§ **DIRECTIONS**
If a record contains a picture, skip the picture and transcribe the rest exactly.

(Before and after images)
● ● ● ● ●
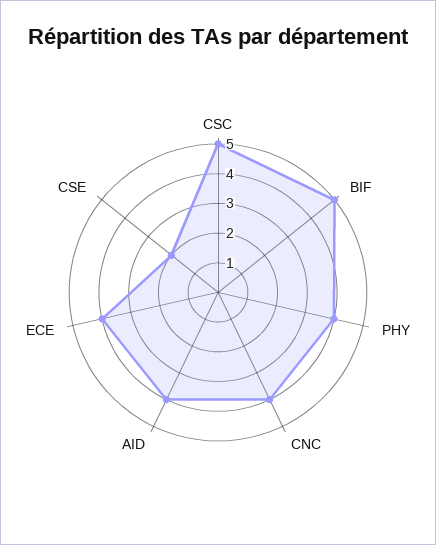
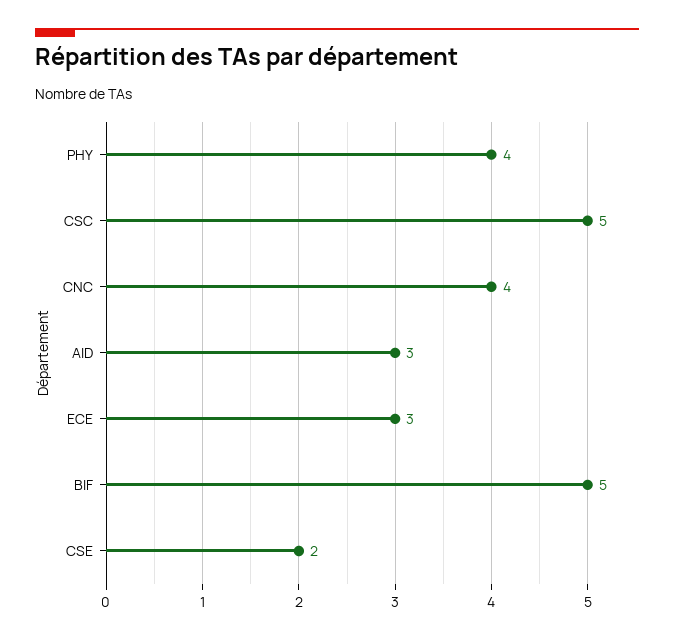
  {
    "CSC": 5,
    "BIF": 5,
    "PHY": 4,
    "CNC": 4,
-   "AID": 4,
+   "AID": 3,
-   "ECE": 4,
+   "ECE": 3,
    "CSE": 2
  }

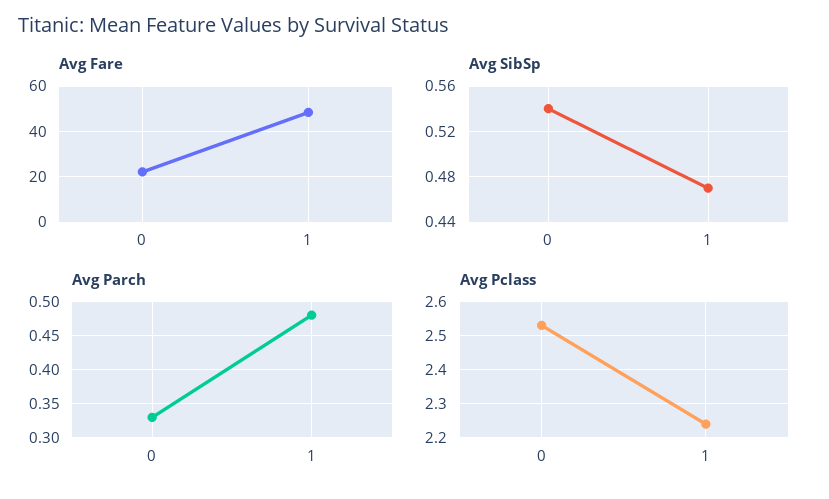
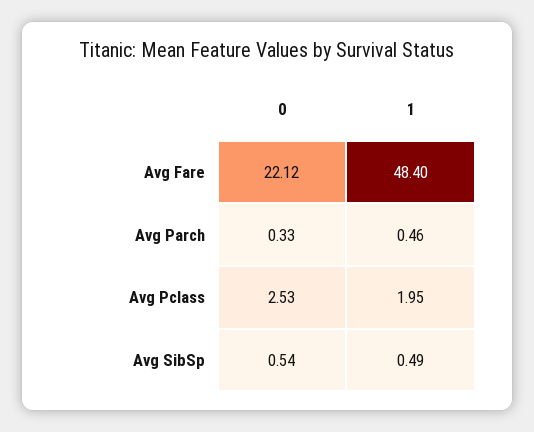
  {
    "Avg Fare": {
      "0": 22.12,
      "1": 48.4
    },
    "Avg SibSp": {
      "0": 0.54,
-     "1": 0.47
+     "1": 0.49
    },
    "Avg Parch": {
      "0": 0.33,
-     "1": 0.48
+     "1": 0.46
    },
    "Avg Pclass": {
      "0": 2.53,
-     "1": 2.25
+     "1": 1.95
    }
  }

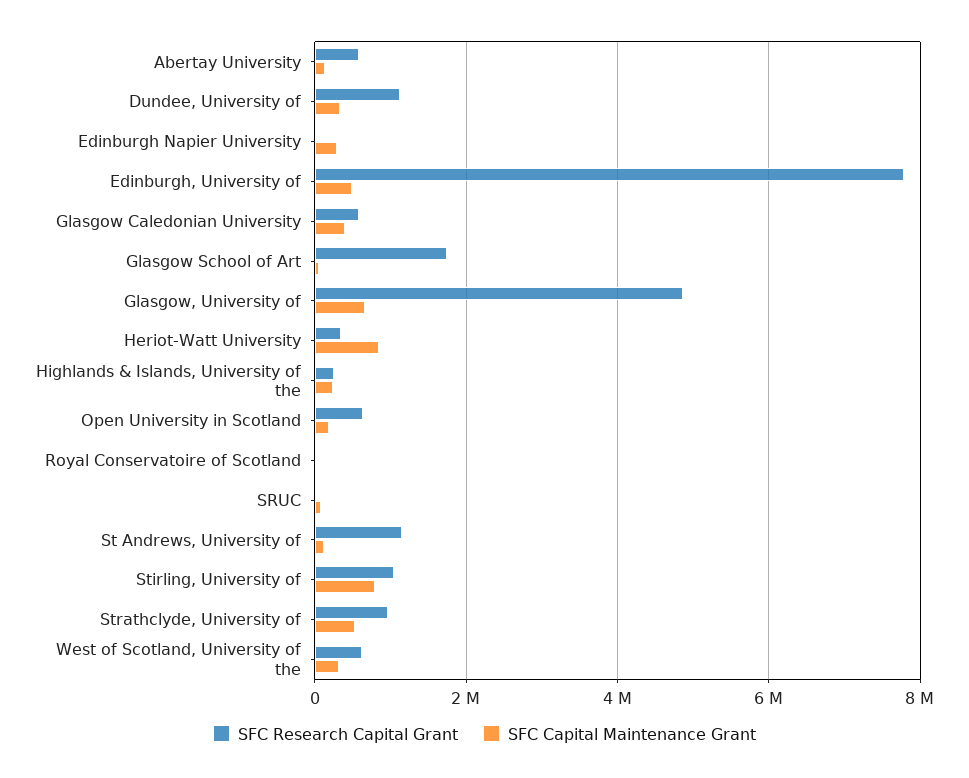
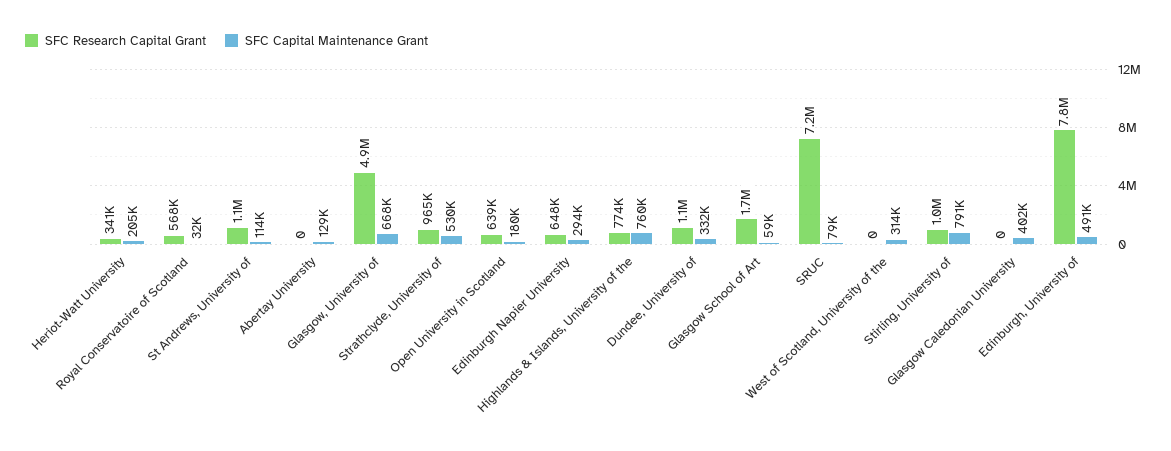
  {
    "SFC Research Capital Grant": {
-     "Abertay University": 600000,
+     "Abertay University": 0,
      "Dundee, University of": 1100000,
-     "Edinburgh Napier University": 0,
+     "Edinburgh Napier University": 648000,
      "Edinburgh, University of": 7800000,
-     "Glasgow Caledonian University": 600000,
+     "Glasgow Caledonian University": 0,
      "Glasgow School of Art": 1700000,
      "Glasgow, University of": 4900000,
      "Heriot-Watt University": 341000,
-     "Highlands & Islands, University of the": 200000,
+     "Highlands & Islands, University of the": 774000,
      "Open University in Scotland": 639000,
-     "Royal Conservatoire of Scotland": 0,
+     "Royal Conservatoire of Scotland": 568000,
-     "SRUC": 0,
+     "SRUC": 7200000,
      "St Andrews, University of": 1100000,
      "Stirling, University of": 1000000,
      "Strathclyde, University of": 965000,
-     "West of Scotland, University of the": 600000
+     "West of Scotland, University of the": 0
    },
    "SFC Capital Maintenance Grant": {
      "Abertay University": 129000,
      "Dundee, University of": 332000,
      "Edinburgh Napier University": 294000,
      "Edinburgh, University of": 491000,
      "Glasgow Caledonian University": 402000,
      "Glasgow School of Art": 59000,
      "Glasgow, University of": 668000,
-     "Heriot-Watt University": 800000,
+     "Heriot-Watt University": 205000,
-     "Highlands & Islands, University of the": 200000,
+     "Highlands & Islands, University of the": 760000,
      "Open University in Scotland": 180000,
      "Royal Conservatoire of Scotland": 32000,
      "SRUC": 79000,
      "St Andrews, University of": 114000,
      "Stirling, University of": 791000,
      "Strathclyde, University of": 530000,
      "West of Scotland, University of the": 314000
    }
  }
● ● ● ● ●
§ **EXERCISE ANSWER**
  {
    "CSC": 5,
    "BIF": 5,
    "PHY": 4,
    "CNC": 4,
-   "AID": 4,
+   "AID": 3,
-   "ECE": 4,
+   "ECE": 3,
    "CSE": 2
  }

  {
    "Avg Fare": {
      "0": 22.12,
      "1": 48.4
    },
    "Avg SibSp": {
      "0": 0.54,
-     "1": 0.47
+     "1": 0.49
    },
    "Avg Parch": {
      "0": 0.33,
-     "1": 0.48
+     "1": 0.46
    },
    "Avg Pclass": {
      "0": 2.53,
-     "1": 2.25
+     "1": 1.95
    }
  }

  {
    "SFC Research Capital Grant": {
-     "Abertay University": 600000,
+     "Abertay University": 0,
      "Dundee, University of": 1100000,
-     "Edinburgh Napier University": 0,
+     "Edinburgh Napier University": 648000,
      "Edinburgh, University of": 7800000,
-     "Glasgow Caledonian University": 600000,
+     "Glasgow Caledonian University": 0,
      "Glasgow School of Art": 1700000,
      "Glasgow, University of": 4900000,
      "Heriot-Watt University": 341000,
-     "Highlands & Islands, University of the": 200000,
+     "Highlands & Islands, University of the": 774000,
      "Open University in Scotland": 639000,
-     "Royal Conservatoire of Scotland": 0,
+     "Royal Conservatoire of Scotland": 568000,
-     "SRUC": 0,
+     "SRUC": 7200000,
      "St Andrews, University of": 1100000,
      "Stirling, University of": 1000000,
      "Strathclyde, University of": 965000,
-     "West of Scotland, University of the": 600000
+     "West of Scotland, University of the": 0
    },
    "SFC Capital Maintenance Grant": {
      "Abertay University": 129000,
      "Dundee, University of": 332000,
      "Edinburgh Napier University": 294000,
      "Edinburgh, University of": 491000,
      "Glasgow Caledonian University": 402000,
      "Glasgow School of Art": 59000,
      "Glasgow, University of": 668000,
-     "Heriot-Watt University": 800000,
+     "Heriot-Watt University": 205000,
-     "Highlands & Islands, University of the": 200000,
+     "Highlands & Islands, University of the": 760000,
      "Open University in Scotland": 180000,
      "Royal Conservatoire of Scotland": 32000,
      "SRUC": 79000,
      "St Andrews, University of": 114000,
      "Stirling, University of": 791000,
      "Strathclyde, University of": 530000,
      "West of Scotland, University of the": 314000
    }
  }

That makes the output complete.